Poklikuha pointed out that the Portland plant has a less advanced filtration system than Daimler plants in Germany. Daum argued that while the Portland factory — DTNA is headquartered in Portland — produces 20 trucks a day, the factory in Germany produces 600, therefore necessitates a different filtration system.
“We are never shy to talk to the neighbor, to inform, but this is the wrong forum to do so,” Daum concluded. “I am not the right person to do that. I am not the expert on day to day activity. I was not brought here tonight for a paint discussion, I was brought here to talk to you about a part of my story and I want to stop this.”
However, the discussion did not stop once the event was over. Many members of the NCA stuck around to continue the conversation with Daum.
The neighbors were eager in coming to the event, because in all their efforts to work with Daimler on improving North Portland’s air quality, they had never met Daum, who lives in Portland with his wife and two children, one of whom is a UP student.
“This is the closest we’ve come personally to Daum,” said Linda Nakashima, a member of the NCA who said she has “been trying to fight the fight” for 10 years. “I hope that he listens to us and actually takes it seriously that we really are affected up here.”

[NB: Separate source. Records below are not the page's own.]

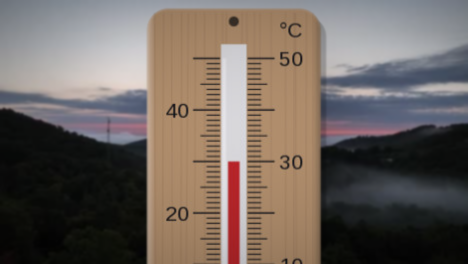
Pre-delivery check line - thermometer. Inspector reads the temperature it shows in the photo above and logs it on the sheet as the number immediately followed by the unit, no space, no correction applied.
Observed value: 30°C
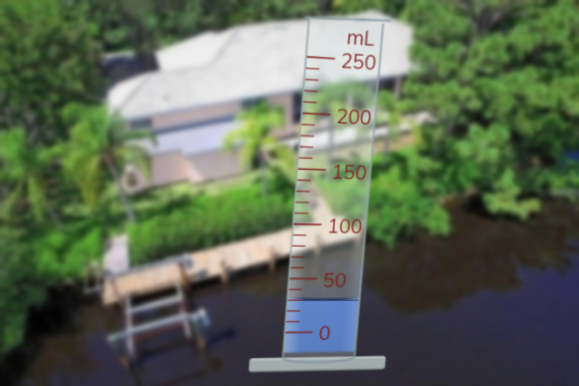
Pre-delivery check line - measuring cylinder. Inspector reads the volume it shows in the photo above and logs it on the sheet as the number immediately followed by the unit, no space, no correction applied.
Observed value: 30mL
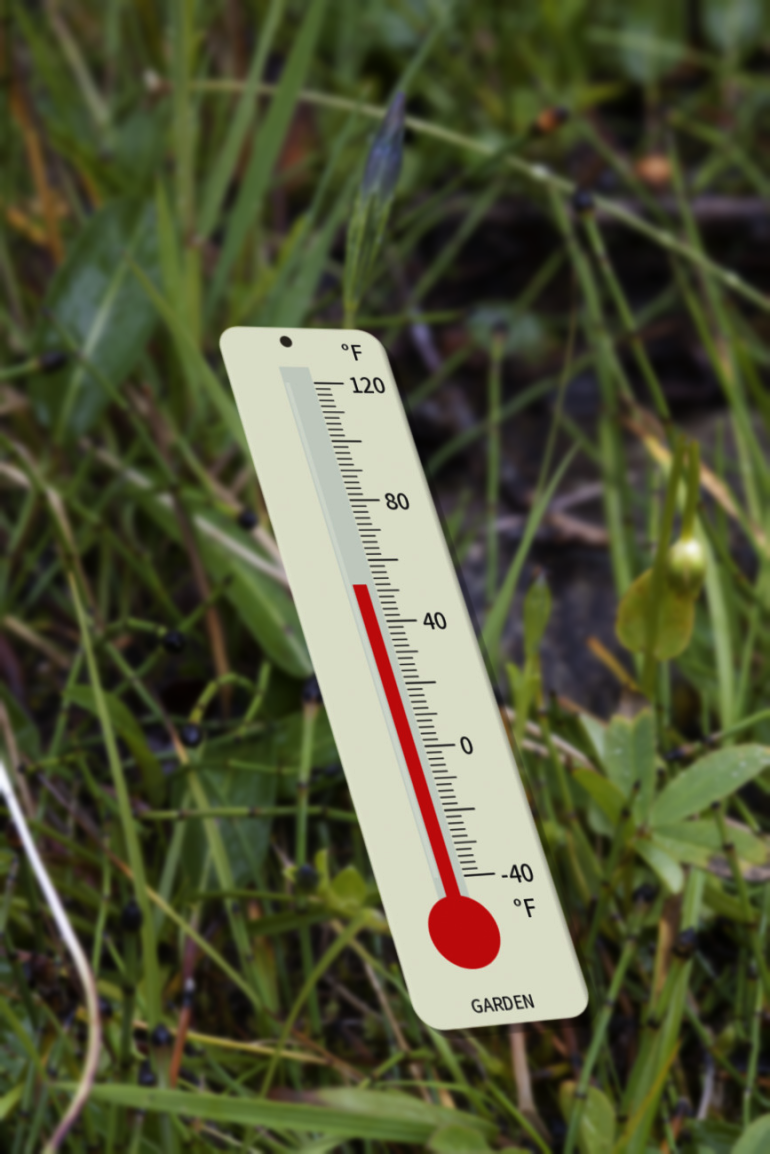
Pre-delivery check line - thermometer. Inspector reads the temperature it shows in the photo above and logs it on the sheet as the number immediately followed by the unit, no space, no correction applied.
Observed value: 52°F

Daum became increasingly agitated as members of the NCA and Eckmann continued to ask him questions about taking Eckmann’s research, which shows different conclusions than Daimler’s internal investigation, into consideration.
“I haven’t produced a single car in my life,” Daum said in response to NCA member Adam Bartell who asked how Daum could be the CEO of Daimler, and yet claim not to be an expert on the issue of odors. “I have 220,000 people that I work with. I have stuff done by the experts of those things. So we have engineers who do nothing else, who put more resources to that tiny plant. We build more than 600 trucks every day (in Germany), we do 20 in Portland, but we put more engineering resources in Portland because we take you guys seriously.”
Daum then walked out of the auditorium without taking any further questions.
“I guess maybe Martin (Daum) had to leave,” Eckmann said. “He seemed in a hurry to get out of here. But I’m open. I want to work with them.”